« Madame l’Antillaise, si vous êtes tuée, j’accuse votre infidélité. »

« Madame l’Antillaise, si vous êtes tuée, j’accuse votre infidélité. »

Il était une fois, une fois de trop, une femme tuée par un homme fou. Cet homme était, comme trop souvent pour les femmes tuées, son compagnon, son mari, l’homme qu’un jour elle avait aimé.

Cet homme fou, un jour tua sa femme.
Avait-il programmé ce jour ?
Avait-il prié avant de tuer sa femme ?
S’était-il confié à Dieu avant de s’enfuir?
Demandait-il à l’Esprit-Saint de guider sa route pour qu’on ne le rattrape pas ?

Nul ne saura jamais.
Toujours est-il, que ce tueur avait agi.
Les Antilles pleuraient. Pleuraient leurs morts, pleuraient les enfants, se pleuraient elles-mêmes, devant toute cette violence, incompréhensible.

Les politiques ne se faisaient guerre entendre. Ils faisaient mieux vivre de se battre pour #lemariagepourtous… la #securitepourtous n’était pas un sujet assez rassembleur selon eux, assez glamour, assez… socialement rassemblant.
Finalement, s’ils manquaient de sécurité, ces Antillais, c’est parce qu’ils étaient un peu sauvages, non ?
N’était-ce pas un doux héritage de leur nature profonde ? Cette nature même qui les avait réduit à l’état de meubles et de bêtes et avait été utilisée pour justifier l’esclavage ? Cette sauvagerie, base du féminicide antillais ?

Comment l’état, pouvait-il se permettre d’aller à l’encontre de la nature de ces gens… Non, vraiment, il valait mieux ne rien dire, et laisser des femmes, des enfants, des familles, se faire tuer, bousiller, péter, détruire, exploser à coup de fusil à pompe.

Pendant qu’une certaine classe politicienne mettait ça sur le dos de la « sauvagerie des antillais », et se lavait les mains de tout ça… d’autres cherchaient des réponses… et en trouvaient, non pas des, mais UNE.
UNE même réponse face à cette question : « Mais pourquoi cet homme a–il tué ? »
Ne la connaissez-vous pas ?
Détendez-vous, écoutez bien…
C’est la faute… de la femme antillaise… mais, oui, vous savez, la femme tuée… elle était surement infidèle voyons…
Cette petite supposition était soufflée sur tous les réseaux sociaux, dans les repas en famille et même supposée par les médias à grand rayonnement …
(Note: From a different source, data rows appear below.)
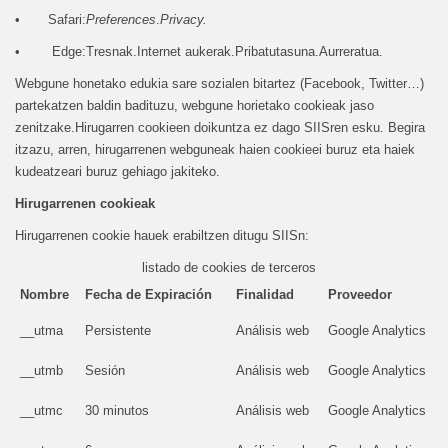
• Safari:
Preferences
.
Privacy.
• Edge:Tresnak.Internet aukerak.Pribatutasuna.Aurreratua.
Webgune honetako edukia sare sozialen bitartez (Facebook, Twitter…)
partekatzen baldin badituzu, webgune horietako cookieak jaso
zenitzake.Hirugarren cookieen doikuntza ez dago SIISren esku. Begira
itzazu, arren, hirugarrenen webguneak haien cookieei buruz eta haiek
kudeatzeari buruz gehiago jakiteko.
Hirugarrenen cookieak
Hirugarrenen cookie hauek erabiltzen ditugu SIISn:
listado de cookies de terceros
Nombre
Fecha de Expiración
Finalidad
Proveedor
__utma
Persistente
Análisis web
Google Analytics
__utmb
Sesión
Análisis web
Google Analytics
__utmc
30 minutos
Análisis web
Google Analytics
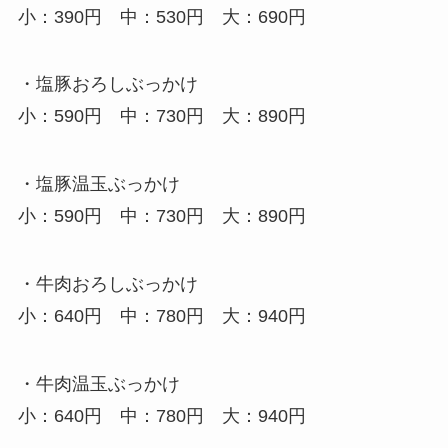
小：390円 中：530円 大：690円
・塩豚おろしぶっかけ
小：590円 中：730円 大：890円
・塩豚温玉ぶっかけ
小：590円 中：730円 大：890円
・牛肉おろしぶっかけ
小：640円 中：780円 大：940円
・牛肉温玉ぶっかけ
小：640円 中：780円 大：940円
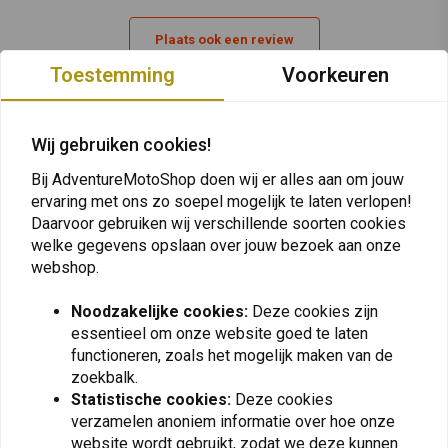
Plaats ook een review
Toestemming
Voorkeuren
Vergelijkbare producten
Wij gebruiken cookies!
Bij AdventureMotoShop doen wij er alles aan om jouw
ervaring met ons zo soepel mogelijk te laten verlopen!
Daarvoor gebruiken wij verschillende soorten cookies
welke gegevens opslaan over jouw bezoek aan onze
webshop.
Noodzakelijke cookies:
Deze cookies zijn
essentieel om onze website goed te laten
functioneren, zoals het mogelijk maken van de
zoekbalk.
MITAS
MICHELIN
Statistische cookies:
Deze cookies
150/70 | B18 E-10
110/80 -18 Anakee Wild
verzamelen anoniem informatie over hoe onze
€121,21
€128,05
€159,95
€156,60
website wordt gebruikt, zodat we deze kunnen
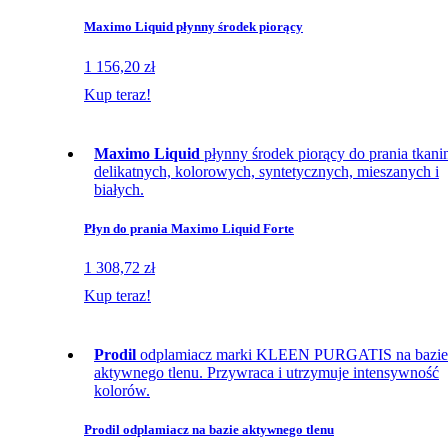
Maximo Liquid płynny środek piorący
1 156,20 zł
Kup teraz!
Maximo Liquid
płynny środek piorący do prania tkani
delikatnych, kolorowych, syntetycznych, mieszanych i
białych.
Płyn do prania Maximo Liquid Forte
1 308,72 zł
Kup teraz!
Prodil
odplamiacz marki KLEEN PURGATIS na bazie
aktywnego tlenu. Przywraca i utrzymuje intensywność
kolorów.
Prodil odplamiacz na bazie aktywnego tlenu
Il paraît même que cette supposition était relayée par beaucoup de médias…

Femme tuée PBK

Ce qu’il y avait de plus étonnant dans ces histoires… C’est qu’à chaque meurtre de femme, qu’à chaque horreur d’un homme-fou envers son épouse, on avait la même réponse d’hommes et de femmes réunis dans un même persiflage…

« ca ne peut-être que la faute de la femme voyons…Une femme méritait quand même d’être tué par son mari. »

Comment ça je fais du mauvais esprit ?

Si, si, je vous l’assure, c’est à croire qu’il y avait toujours une raison pour qu’une femme mérite d’être tuée par son mari… Car les premières phrases émises n’était jamais « un homme est devenu fou et a causé un crime envers une femme, une famille »… On ne demandait pas le « pardon à la Guadeloupe » comme on a pu le demander pour une jeune femme ayant été prise dans une vidéo porno…
Le pardon à la Guadeloupe, mais pourquoi ?

On ne supposait jamais la folie, la décadence, l’horreur d’un prédateur, d’un tueur de femme, non…
Juste une femme, décadente, qui avait été corrigée.

Comme beaucoup de femmes antillaises aujourd’hui, dont les tombes qui fleuries à leur enterrement, ne le même plus comme avant.

Ainsi était-il une fois, une fois de trop, la faute des femmes Antillaises.

Et non la folie meurtrière, des prédateurs des femmes Antillaises.